▶ Record extracts:
▬▬▬▬▬▬▬▬▬▬

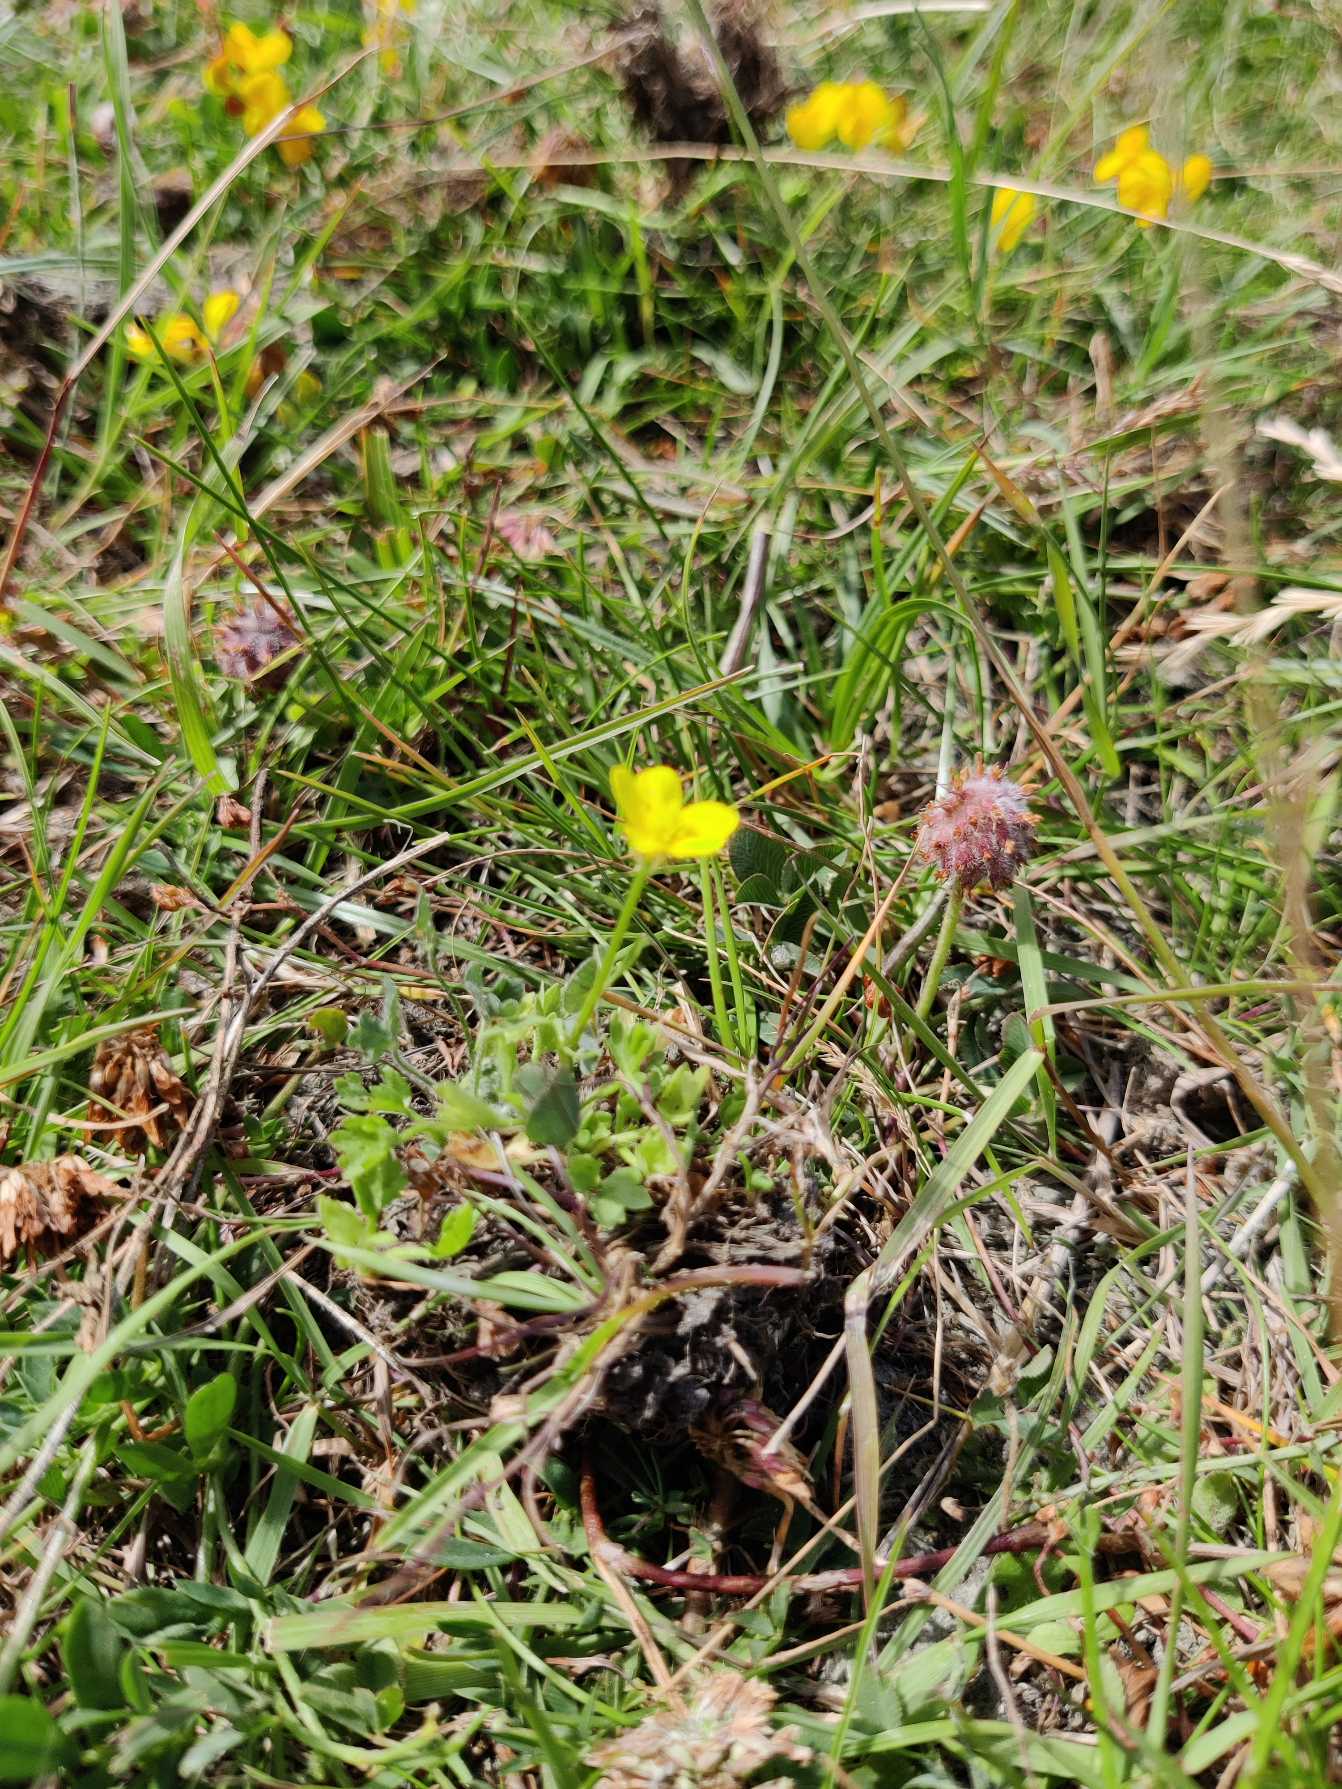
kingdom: Plantae
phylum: Tracheophyta
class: Magnoliopsida
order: Ranunculales
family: Ranunculaceae
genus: Ranunculus
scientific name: Ranunculus sardous
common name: Stivhåret ranunkel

▬▬▬▬▬▬▬▬▬▬

▶ Task directions:
Rewrite all the records, replacing "common name" with "vernacular name" and keeping every other word the same. Leave out the pictures.

▶ Final answer:
kingdom: Plantae
phylum: Tracheophyta
class: Magnoliopsida
order: Ranunculales
family: Ranunculaceae
genus: Ranunculus
scientific name: Ranunculus sardous
vernacular name: Stivhåret ranunkel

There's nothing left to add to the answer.